(Stored records)
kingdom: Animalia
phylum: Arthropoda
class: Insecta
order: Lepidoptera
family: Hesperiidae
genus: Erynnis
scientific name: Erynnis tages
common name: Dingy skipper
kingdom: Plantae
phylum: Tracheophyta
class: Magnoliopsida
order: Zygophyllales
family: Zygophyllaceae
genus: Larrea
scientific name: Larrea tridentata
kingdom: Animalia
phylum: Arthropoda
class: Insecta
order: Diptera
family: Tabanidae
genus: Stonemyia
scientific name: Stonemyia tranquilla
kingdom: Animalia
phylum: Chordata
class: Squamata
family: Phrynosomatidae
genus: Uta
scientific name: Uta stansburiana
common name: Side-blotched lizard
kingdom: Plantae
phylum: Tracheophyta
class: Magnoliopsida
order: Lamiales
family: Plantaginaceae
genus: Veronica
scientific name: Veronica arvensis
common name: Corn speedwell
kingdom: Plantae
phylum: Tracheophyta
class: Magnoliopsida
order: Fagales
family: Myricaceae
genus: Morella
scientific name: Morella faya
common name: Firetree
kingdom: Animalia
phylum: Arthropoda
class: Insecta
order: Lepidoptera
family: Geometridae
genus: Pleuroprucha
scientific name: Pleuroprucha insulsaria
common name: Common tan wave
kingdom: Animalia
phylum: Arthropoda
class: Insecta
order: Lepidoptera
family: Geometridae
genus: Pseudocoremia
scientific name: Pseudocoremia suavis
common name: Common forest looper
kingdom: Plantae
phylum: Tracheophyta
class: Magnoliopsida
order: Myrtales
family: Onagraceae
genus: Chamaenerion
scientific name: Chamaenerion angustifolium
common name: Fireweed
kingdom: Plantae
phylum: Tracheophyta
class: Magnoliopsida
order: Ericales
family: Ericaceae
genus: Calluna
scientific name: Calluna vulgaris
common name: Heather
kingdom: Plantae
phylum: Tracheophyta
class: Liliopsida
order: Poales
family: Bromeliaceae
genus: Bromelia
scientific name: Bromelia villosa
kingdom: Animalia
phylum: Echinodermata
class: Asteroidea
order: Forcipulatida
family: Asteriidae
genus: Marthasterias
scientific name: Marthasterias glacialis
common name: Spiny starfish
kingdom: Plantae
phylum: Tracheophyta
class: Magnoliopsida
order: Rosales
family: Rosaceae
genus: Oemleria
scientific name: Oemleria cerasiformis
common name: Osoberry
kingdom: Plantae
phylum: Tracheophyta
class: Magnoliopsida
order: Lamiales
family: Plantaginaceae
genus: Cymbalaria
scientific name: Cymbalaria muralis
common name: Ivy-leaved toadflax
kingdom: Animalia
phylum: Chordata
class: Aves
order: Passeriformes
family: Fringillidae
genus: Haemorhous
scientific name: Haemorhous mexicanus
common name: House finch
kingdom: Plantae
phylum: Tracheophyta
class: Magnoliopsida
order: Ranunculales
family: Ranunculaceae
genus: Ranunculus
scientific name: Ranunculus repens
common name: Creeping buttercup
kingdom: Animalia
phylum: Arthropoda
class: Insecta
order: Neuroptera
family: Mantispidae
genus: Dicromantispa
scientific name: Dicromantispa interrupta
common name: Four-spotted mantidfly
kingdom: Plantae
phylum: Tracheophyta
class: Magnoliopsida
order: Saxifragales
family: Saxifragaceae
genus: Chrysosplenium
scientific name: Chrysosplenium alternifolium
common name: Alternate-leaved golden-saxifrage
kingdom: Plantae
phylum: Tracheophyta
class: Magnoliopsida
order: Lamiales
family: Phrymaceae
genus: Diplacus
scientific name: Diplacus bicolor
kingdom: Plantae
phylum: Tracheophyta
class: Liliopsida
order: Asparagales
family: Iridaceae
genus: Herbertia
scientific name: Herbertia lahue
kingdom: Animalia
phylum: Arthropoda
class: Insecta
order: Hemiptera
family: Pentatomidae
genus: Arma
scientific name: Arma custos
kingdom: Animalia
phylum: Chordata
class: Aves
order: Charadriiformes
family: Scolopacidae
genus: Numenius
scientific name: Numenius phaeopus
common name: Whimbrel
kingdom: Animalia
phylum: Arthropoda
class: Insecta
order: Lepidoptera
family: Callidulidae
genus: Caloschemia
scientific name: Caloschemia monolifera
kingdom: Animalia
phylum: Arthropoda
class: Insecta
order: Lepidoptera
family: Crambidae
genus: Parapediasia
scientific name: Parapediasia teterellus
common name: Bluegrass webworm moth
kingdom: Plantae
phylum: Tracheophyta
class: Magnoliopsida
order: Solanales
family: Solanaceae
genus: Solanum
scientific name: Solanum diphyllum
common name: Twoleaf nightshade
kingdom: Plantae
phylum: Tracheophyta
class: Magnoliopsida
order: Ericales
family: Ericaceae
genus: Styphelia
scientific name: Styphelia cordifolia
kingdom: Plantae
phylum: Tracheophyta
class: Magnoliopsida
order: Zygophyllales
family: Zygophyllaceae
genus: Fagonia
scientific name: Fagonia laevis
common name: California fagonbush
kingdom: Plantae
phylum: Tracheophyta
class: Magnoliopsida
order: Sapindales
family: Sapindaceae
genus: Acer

▶ **The request**
Output every line of the items above as a two-column CSV with the headers rank and name, one row per line. Put each field in double quotes and replace any line breaks with spaces.

▶ **Exercise response**
rank,name
"kingdom:","Animalia"
"phylum:","Arthropoda"
"class:","Insecta"
"order:","Lepidoptera"
"family:","Hesperiidae"
"genus:","Erynnis"
"scientific name:","Erynnis tages"
"common name:","Dingy skipper"
"kingdom:","Plantae"
"phylum:","Tracheophyta"
"class:","Magnoliopsida"
"order:","Zygophyllales"
"family:","Zygophyllaceae"
"genus:","Larrea"
"scientific name:","Larrea tridentata"
"kingdom:","Animalia"
"phylum:","Arthropoda"
"class:","Insecta"
"order:","Diptera"
"family:","Tabanidae"
"genus:","Stonemyia"
"scientific name:","Stonemyia tranquilla"
"kingdom:","Animalia"
"phylum:","Chordata"
"class:","Squamata"
"family:","Phrynosomatidae"
"genus:","Uta"
"scientific name:","Uta stansburiana"
"common name:","Side-blotched lizard"
"kingdom:","Plantae"
"phylum:","Tracheophyta"
"class:","Magnoliopsida"
"order:","Lamiales"
"family:","Plantaginaceae"
"genus:","Veronica"
"scientific name:","Veronica arvensis"
"common name:","Corn speedwell"
"kingdom:","Plantae"
"phylum:","Tracheophyta"
"class:","Magnoliopsida"
"order:","Fagales"
"family:","Myricaceae"
"genus:","Morella"
"scientific name:","Morella faya"
"common name:","Firetree"
"kingdom:","Animalia"
"phylum:","Arthropoda"
"class:","Insecta"
"order:","Lepidoptera"
"family:","Geometridae"
"genus:","Pleuroprucha"
"scientific name:","Pleuroprucha insulsaria"
"common name:","Common tan wave"
"kingdom:","Animalia"
"phylum:","Arthropoda"
"class:","Insecta"
"order:","Lepidoptera"
"family:","Geometridae"
"genus:","Pseudocoremia"
"scientific name:","Pseudocoremia suavis"
"common name:","Common forest looper"
"kingdom:","Plantae"
"phylum:","Tracheophyta"
"class:","Magnoliopsida"
"order:","Myrtales"
"family:","Onagraceae"
"genus:","Chamaenerion"
"scientific name:","Chamaenerion angustifolium"
"common name:","Fireweed"
"kingdom:","Plantae"
"phylum:","Tracheophyta"
"class:","Magnoliopsida"
"order:","Ericales"
"family:","Ericaceae"
"genus:","Calluna"
"scientific name:","Calluna vulgaris"
"common name:","Heather"
"kingdom:","Plantae"
"phylum:","Tracheophyta"
"class:","Liliopsida"
"order:","Poales"
"family:","Bromeliaceae"
"genus:","Bromelia"
"scientific name:","Bromelia villosa"
"kingdom:","Animalia"
"phylum:","Echinodermata"
"class:","Asteroidea"
"order:","Forcipulatida"
"family:","Asteriidae"
"genus:","Marthasterias"
"scientific name:","Marthasterias glacialis"
"common name:","Spiny starfish"
"kingdom:","Plantae"
"phylum:","Tracheophyta"
"class:","Magnoliopsida"
"order:","Rosales"
"family:","Rosaceae"
"genus:","Oemleria"
"scientific name:","Oemleria cerasiformis"
"common name:","Osoberry"
"kingdom:","Plantae"
"phylum:","Tracheophyta"
"class:","Magnoliopsida"
"order:","Lamiales"
"family:","Plantaginaceae"
"genus:","Cymbalaria"
"scientific name:","Cymbalaria muralis"
"common name:","Ivy-leaved toadflax"
"kingdom:","Animalia"
"phylum:","Chordata"
"class:","Aves"
"order:","Passeriformes"
"family:","Fringillidae"
"genus:","Haemorhous"
"scientific name:","Haemorhous mexicanus"
"common name:","House finch"
"kingdom:","Plantae"
"phylum:","Tracheophyta"
"class:","Magnoliopsida"
"order:","Ranunculales"
"family:","Ranunculaceae"
"genus:","Ranunculus"
"scientific name:","Ranunculus repens"
"common name:","Creeping buttercup"
"kingdom:","Animalia"
"phylum:","Arthropoda"
"class:","Insecta"
"order:","Neuroptera"
"family:","Mantispidae"
"genus:","Dicromantispa"
"scientific name:","Dicromantispa interrupta"
"common name:","Four-spotted mantidfly"
"kingdom:","Plantae"
"phylum:","Tracheophyta"
"class:","Magnoliopsida"
"order:","Saxifragales"
"family:","Saxifragaceae"
"genus:","Chrysosplenium"
"scientific name:","Chrysosplenium alternifolium"
"common name:","Alternate-leaved golden-saxifrage"
"kingdom:","Plantae"
"phylum:","Tracheophyta"
"class:","Magnoliopsida"
"order:","Lamiales"
"family:","Phrymaceae"
"genus:","Diplacus"
"scientific name:","Diplacus bicolor"
"kingdom:","Plantae"
"phylum:","Tracheophyta"
"class:","Liliopsida"
"order:","Asparagales"
"family:","Iridaceae"
"genus:","Herbertia"
"scientific name:","Herbertia lahue"
"kingdom:","Animalia"
"phylum:","Arthropoda"
"class:","Insecta"
"order:","Hemiptera"
"family:","Pentatomidae"
"genus:","Arma"
"scientific name:","Arma custos"
"kingdom:","Animalia"
"phylum:","Chordata"
"class:","Aves"
"order:","Charadriiformes"
"family:","Scolopacidae"
"genus:","Numenius"
"scientific name:","Numenius phaeopus"
"common name:","Whimbrel"
"kingdom:","Animalia"
"phylum:","Arthropoda"
"class:","Insecta"
"order:","Lepidoptera"
"family:","Callidulidae"
"genus:","Caloschemia"
"scientific name:","Caloschemia monolifera"
"kingdom:","Animalia"
"phylum:","Arthropoda"
"class:","Insecta"
"order:","Lepidoptera"
"family:","Crambidae"
"genus:","Parapediasia"
"scientific name:","Parapediasia teterellus"
"common name:","Bluegrass webworm moth"
"kingdom:","Plantae"
"phylum:","Tracheophyta"
"class:","Magnoliopsida"
"order:","Solanales"
"family:","Solanaceae"
"genus:","Solanum"
"scientific name:","Solanum diphyllum"
"common name:","Twoleaf nightshade"
"kingdom:","Plantae"
"phylum:","Tracheophyta"
"class:","Magnoliopsida"
"order:","Ericales"
"family:","Ericaceae"
"genus:","Styphelia"
"scientific name:","Styphelia cordifolia"
"kingdom:","Plantae"
"phylum:","Tracheophyta"
"class:","Magnoliopsida"
"order:","Zygophyllales"
"family:","Zygophyllaceae"
"genus:","Fagonia"
"scientific name:","Fagonia laevis"
"common name:","California fagonbush"
"kingdom:","Plantae"
"phylum:","Tracheophyta"
"class:","Magnoliopsida"
"order:","Sapindales"
"family:","Sapindaceae"
"genus:","Acer"